Détail de la consigne: Poursuivez l'article sur la phrase de Jean-Claude Trichet au sujet d'un défaut de la Grèce, en reprenant juste après sa dernière phrase.

Extrait choisi:
-------
"Un défaut est hors de question pour la Grèce"

Chaque semaine, La Tribune décrypte une phrase ou une citation qui marque un temps fort de l'actualité politique, sociale ou économique.

Lors de sa conférence de presse du 8 avril, le président de la Banque centrale européenne, Jean-Claude Trichet a affirmé : "je dirais qu'en fonction de toutes les informations dont je dispose, un défaut est hors de question pour la Grèce."
-------
Jeu de données:
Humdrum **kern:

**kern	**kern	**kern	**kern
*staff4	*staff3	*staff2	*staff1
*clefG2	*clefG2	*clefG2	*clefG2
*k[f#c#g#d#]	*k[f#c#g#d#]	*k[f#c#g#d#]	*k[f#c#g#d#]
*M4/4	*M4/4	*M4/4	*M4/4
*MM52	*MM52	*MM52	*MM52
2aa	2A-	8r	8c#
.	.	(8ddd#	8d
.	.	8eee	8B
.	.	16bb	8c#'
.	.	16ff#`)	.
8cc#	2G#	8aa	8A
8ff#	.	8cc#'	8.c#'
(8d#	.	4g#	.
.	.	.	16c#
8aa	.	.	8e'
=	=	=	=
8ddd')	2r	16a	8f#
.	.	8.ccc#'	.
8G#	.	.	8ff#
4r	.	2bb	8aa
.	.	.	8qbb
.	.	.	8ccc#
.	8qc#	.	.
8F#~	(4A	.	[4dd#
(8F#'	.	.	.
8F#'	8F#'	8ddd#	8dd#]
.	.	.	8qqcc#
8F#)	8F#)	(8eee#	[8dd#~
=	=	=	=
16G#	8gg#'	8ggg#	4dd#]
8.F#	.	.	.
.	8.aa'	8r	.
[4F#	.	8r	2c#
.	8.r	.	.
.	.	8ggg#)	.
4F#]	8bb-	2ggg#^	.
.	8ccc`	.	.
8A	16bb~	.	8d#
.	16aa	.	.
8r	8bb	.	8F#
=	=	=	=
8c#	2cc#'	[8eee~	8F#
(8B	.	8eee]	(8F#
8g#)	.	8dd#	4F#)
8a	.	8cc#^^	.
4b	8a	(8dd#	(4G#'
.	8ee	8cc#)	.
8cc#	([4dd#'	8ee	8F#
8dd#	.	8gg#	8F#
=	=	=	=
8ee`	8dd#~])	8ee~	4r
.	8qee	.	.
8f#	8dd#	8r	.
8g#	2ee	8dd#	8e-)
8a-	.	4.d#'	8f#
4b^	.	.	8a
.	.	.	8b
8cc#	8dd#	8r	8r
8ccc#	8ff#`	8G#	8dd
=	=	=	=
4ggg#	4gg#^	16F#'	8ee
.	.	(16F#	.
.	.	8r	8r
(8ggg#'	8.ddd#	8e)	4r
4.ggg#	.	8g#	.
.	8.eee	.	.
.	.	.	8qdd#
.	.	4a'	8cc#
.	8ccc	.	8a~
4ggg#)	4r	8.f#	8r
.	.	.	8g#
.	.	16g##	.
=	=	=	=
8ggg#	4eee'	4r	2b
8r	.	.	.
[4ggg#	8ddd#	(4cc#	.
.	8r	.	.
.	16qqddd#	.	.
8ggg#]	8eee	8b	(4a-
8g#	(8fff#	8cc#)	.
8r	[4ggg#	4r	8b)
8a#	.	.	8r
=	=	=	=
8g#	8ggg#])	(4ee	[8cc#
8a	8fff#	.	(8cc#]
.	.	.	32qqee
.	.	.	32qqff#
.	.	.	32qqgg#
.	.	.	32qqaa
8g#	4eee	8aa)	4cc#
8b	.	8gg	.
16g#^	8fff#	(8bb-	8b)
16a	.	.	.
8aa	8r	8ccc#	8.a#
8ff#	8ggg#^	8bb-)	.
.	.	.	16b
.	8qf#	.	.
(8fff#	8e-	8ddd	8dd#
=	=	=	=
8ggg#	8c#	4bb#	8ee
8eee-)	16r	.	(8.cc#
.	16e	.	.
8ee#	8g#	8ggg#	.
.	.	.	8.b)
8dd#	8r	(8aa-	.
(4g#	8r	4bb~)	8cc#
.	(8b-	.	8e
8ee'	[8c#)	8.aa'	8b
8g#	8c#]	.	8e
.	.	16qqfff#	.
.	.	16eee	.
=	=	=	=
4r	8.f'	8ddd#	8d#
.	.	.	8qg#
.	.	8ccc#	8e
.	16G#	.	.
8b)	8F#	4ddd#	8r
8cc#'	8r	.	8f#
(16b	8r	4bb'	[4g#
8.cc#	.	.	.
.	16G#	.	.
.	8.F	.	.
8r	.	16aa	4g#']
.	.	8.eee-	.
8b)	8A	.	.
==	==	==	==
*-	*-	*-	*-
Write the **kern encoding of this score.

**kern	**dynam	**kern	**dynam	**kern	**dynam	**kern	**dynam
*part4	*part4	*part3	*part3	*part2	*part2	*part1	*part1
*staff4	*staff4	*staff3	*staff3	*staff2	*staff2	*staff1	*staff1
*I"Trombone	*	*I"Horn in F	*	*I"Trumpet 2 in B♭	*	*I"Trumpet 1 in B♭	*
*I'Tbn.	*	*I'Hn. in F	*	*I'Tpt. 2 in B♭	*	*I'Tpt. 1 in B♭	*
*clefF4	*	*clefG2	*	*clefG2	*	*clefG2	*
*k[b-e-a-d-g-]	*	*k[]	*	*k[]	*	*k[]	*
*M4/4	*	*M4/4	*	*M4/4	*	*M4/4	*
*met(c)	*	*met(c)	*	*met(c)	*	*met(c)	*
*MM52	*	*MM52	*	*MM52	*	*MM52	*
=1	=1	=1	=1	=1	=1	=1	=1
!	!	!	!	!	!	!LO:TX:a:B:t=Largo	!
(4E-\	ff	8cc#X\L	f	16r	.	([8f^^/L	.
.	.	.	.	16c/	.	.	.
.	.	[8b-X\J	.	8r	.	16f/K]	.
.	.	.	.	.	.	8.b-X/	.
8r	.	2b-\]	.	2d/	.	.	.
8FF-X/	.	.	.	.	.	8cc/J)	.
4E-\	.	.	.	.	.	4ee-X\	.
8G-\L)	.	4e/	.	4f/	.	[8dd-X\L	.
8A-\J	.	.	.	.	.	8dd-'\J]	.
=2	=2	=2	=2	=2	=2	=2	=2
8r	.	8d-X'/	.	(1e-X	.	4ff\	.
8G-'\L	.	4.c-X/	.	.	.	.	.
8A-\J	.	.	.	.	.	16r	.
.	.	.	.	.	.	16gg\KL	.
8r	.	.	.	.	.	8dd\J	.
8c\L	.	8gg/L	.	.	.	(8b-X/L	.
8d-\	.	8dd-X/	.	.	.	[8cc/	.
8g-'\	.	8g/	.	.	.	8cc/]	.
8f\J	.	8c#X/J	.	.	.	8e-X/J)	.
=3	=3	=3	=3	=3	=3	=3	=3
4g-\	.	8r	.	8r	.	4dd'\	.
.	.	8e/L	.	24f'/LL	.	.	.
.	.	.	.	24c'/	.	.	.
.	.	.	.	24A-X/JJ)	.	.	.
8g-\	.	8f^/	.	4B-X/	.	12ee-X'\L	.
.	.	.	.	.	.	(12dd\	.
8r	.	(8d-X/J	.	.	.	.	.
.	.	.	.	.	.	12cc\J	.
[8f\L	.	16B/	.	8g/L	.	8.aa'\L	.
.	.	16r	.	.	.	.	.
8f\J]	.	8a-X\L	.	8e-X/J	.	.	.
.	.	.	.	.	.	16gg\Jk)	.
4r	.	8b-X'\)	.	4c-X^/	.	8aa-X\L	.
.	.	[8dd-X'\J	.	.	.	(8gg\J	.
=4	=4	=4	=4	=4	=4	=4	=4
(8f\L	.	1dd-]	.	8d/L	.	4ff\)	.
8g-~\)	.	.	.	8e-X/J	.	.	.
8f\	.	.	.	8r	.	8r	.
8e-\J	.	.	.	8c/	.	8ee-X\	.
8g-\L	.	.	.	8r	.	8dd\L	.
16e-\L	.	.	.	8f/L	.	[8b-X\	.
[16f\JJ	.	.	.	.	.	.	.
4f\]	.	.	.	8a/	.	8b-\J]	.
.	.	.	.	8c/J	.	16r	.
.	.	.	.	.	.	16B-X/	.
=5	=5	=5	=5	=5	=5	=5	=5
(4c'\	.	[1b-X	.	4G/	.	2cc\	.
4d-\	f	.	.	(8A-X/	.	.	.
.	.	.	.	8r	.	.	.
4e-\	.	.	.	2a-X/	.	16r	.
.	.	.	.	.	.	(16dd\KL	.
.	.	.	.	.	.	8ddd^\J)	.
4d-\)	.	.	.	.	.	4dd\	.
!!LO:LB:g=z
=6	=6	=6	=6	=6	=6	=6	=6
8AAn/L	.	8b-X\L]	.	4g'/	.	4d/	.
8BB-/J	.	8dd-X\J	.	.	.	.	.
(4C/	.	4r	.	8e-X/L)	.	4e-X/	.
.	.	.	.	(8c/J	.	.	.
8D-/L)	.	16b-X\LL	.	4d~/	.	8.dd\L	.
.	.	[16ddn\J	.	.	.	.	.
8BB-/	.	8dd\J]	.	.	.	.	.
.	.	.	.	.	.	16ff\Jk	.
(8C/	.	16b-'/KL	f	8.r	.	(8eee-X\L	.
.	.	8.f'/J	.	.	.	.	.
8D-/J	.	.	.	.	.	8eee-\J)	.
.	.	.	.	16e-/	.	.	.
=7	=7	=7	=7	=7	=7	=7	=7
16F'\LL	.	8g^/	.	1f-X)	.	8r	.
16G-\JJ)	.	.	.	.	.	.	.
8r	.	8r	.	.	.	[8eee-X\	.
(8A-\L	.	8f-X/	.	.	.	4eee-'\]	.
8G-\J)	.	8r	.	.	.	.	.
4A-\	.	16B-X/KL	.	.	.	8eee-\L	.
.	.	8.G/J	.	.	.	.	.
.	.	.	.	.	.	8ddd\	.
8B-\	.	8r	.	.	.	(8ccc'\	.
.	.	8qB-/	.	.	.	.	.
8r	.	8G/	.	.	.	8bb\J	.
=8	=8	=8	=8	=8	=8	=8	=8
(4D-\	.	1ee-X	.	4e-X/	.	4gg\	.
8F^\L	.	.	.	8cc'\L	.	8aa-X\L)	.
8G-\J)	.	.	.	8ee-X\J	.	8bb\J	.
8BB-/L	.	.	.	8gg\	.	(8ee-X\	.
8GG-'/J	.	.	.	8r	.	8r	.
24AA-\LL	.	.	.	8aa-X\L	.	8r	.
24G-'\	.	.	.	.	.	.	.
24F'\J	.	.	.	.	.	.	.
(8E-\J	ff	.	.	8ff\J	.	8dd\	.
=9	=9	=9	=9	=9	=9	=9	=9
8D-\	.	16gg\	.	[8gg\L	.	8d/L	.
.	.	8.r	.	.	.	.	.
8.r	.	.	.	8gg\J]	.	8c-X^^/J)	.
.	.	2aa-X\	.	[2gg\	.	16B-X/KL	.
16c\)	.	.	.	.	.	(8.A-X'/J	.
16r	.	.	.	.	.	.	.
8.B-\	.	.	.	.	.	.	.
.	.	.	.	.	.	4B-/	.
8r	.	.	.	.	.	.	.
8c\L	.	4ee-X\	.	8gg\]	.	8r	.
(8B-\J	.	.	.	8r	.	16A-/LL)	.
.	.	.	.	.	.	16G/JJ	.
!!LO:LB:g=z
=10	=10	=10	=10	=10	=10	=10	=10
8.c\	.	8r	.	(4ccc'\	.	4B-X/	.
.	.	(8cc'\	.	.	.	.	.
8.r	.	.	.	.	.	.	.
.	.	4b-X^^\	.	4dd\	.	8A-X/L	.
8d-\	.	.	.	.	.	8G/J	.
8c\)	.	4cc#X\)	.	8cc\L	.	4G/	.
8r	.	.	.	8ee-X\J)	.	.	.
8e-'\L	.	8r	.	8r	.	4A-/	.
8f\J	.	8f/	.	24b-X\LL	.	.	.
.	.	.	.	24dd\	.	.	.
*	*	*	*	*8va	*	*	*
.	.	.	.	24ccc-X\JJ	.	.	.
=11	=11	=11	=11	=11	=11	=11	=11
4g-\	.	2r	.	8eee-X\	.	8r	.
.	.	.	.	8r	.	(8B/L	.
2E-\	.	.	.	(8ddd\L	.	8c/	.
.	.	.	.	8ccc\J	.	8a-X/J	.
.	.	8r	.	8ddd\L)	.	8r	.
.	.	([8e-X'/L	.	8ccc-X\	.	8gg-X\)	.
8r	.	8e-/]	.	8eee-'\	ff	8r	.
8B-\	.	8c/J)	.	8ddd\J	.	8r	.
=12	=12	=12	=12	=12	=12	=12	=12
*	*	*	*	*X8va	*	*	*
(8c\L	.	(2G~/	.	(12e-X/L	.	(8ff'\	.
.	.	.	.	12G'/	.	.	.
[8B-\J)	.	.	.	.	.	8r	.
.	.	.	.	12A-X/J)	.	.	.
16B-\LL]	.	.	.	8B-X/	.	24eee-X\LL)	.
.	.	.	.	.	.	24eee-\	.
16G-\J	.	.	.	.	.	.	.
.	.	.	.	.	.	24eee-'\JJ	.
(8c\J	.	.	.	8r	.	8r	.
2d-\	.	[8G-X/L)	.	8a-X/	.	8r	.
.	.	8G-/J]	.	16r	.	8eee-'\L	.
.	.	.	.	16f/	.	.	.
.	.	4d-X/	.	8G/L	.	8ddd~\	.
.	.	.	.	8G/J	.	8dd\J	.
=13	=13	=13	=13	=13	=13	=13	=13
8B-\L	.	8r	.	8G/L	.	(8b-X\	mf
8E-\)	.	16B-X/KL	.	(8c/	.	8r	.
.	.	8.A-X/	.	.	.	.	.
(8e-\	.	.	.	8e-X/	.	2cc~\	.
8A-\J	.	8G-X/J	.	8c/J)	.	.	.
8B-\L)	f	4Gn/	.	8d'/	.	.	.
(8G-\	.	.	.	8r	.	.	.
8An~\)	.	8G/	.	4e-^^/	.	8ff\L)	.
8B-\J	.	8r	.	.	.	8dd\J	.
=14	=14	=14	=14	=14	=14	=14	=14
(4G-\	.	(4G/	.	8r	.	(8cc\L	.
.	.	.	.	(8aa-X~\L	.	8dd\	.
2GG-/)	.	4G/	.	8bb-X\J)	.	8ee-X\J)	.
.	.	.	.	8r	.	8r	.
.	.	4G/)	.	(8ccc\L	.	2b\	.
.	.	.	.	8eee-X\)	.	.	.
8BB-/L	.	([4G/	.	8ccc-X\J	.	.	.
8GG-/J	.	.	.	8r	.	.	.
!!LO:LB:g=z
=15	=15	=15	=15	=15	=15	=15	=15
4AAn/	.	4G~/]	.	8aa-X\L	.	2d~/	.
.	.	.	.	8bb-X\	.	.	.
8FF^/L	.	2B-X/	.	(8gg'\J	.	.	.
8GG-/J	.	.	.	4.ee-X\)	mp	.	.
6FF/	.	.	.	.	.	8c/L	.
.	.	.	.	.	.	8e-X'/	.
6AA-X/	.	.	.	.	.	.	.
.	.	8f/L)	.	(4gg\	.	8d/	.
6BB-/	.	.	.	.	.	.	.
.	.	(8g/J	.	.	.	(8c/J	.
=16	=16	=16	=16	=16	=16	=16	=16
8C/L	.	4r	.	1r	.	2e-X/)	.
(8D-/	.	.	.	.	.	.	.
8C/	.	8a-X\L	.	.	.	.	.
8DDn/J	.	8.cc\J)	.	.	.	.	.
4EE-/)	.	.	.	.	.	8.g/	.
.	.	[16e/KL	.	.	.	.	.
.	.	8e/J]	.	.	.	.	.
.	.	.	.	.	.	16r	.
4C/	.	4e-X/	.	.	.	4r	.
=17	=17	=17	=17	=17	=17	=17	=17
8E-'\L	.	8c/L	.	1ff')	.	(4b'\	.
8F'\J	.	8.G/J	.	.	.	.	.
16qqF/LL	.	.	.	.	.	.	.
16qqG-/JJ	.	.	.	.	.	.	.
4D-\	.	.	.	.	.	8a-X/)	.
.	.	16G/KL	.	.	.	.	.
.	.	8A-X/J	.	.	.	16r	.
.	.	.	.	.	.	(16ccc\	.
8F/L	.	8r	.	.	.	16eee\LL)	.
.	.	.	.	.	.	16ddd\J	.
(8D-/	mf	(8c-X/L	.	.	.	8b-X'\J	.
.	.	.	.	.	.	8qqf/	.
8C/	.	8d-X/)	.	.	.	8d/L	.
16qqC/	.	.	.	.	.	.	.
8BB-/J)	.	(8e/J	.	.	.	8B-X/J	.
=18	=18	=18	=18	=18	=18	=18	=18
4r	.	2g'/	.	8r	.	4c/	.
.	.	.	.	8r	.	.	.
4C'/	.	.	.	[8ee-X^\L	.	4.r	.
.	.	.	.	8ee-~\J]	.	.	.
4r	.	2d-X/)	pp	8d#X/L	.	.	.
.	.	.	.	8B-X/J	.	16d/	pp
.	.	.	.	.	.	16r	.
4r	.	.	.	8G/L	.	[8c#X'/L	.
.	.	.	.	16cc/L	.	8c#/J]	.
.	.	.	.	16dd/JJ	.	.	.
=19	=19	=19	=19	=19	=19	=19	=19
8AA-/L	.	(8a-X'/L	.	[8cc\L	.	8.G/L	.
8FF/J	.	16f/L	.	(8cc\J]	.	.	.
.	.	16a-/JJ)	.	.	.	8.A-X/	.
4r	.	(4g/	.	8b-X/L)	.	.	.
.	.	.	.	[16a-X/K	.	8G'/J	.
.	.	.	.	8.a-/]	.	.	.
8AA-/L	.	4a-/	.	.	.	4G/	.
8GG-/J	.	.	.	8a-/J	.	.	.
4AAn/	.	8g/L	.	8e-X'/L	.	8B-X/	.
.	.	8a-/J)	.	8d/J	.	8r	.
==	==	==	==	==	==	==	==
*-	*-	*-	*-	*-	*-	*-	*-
-------
Réponse:
Au moment où la crise grecque s'enflamme à nouveau de plus belle, et déborde de la question souveraine pour s'étendre aux banques grecques faisant face à des dépôts massifs, Jean-Claude Trichet décide de combler le silence politique des derniers jours pour tenter de calmer les rumeurs. "Par ces mots, Jean-Claude Trichet a assumé le rôle politique qu'à l'évidence, les chefs d'Etat européens n'assument plus", dit Véronique Riches-Flores, économiste en chef chez SG CIB. Ajoutant : "il dit simplement, qu'en cas de problème aigu de refinancement de l'Etat grec, les autres Etats ne le laisseraient pas faire défaut." "On sait désormais que la Grèce trouvera l'argent nécessaire pour faire face à ses échéances immédiates d'avril et mai, interprète elle aussi Natacha Valla, économiste sur l'Europe chez Goldman Sachs. Mais que se passera-t-il en 2011, lorsque la rigueur budgétaire pèsera sur la croissance ? La Grèce pourrait bien alors avoir à faire face à une vraie crise de solvabilité."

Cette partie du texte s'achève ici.